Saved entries
⁂

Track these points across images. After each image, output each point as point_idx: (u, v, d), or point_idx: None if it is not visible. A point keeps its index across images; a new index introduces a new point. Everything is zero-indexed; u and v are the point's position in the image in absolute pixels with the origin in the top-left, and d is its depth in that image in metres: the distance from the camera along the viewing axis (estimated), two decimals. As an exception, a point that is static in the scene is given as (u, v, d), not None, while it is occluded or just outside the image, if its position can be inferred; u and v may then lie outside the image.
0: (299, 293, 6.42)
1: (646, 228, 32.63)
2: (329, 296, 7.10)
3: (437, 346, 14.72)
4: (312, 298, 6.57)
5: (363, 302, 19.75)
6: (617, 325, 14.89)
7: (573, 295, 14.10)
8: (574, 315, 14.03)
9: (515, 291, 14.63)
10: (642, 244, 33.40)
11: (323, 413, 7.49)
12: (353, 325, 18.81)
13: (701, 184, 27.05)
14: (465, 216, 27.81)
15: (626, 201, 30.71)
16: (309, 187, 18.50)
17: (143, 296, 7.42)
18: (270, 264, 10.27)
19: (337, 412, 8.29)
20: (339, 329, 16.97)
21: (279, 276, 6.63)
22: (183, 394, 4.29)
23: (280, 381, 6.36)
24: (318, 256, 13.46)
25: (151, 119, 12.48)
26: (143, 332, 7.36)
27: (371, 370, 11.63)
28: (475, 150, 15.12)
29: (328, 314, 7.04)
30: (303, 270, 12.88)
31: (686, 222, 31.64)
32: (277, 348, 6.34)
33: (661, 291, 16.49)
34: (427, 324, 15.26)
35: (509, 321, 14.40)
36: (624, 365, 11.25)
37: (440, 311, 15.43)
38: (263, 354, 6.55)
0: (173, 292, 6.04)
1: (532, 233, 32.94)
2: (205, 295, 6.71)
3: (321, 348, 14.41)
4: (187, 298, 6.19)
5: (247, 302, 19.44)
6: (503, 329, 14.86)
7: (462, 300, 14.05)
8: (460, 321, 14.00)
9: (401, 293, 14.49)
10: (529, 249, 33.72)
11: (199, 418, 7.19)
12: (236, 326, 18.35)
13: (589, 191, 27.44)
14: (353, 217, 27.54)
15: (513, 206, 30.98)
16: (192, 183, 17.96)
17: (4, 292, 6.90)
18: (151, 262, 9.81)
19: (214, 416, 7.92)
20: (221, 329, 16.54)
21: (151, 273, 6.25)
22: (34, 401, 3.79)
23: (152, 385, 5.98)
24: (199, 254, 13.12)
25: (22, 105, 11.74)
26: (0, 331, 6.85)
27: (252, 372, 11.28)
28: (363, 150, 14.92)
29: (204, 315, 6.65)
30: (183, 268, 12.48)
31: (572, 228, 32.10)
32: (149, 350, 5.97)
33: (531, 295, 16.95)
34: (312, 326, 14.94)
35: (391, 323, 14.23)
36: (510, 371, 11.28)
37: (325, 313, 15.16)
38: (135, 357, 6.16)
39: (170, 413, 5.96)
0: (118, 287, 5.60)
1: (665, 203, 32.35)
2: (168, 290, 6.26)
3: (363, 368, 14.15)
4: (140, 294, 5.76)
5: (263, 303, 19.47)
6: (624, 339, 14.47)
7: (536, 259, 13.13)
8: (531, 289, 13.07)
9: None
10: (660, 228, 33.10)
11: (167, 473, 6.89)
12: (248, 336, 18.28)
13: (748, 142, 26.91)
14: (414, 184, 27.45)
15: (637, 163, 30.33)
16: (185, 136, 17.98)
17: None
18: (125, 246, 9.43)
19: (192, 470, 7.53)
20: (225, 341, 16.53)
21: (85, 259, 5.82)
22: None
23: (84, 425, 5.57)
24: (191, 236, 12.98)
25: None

⁂

**Work instructions**
In the entries above, please find the line with "33: (661, 291, 16.49)" and the line with "37: (440, 311, 15.43)", then write out exactly those two lines and every line between them, and nothing more.

**Written solution**
33: (661, 291, 16.49)
34: (427, 324, 15.26)
35: (509, 321, 14.40)
36: (624, 365, 11.25)
37: (440, 311, 15.43)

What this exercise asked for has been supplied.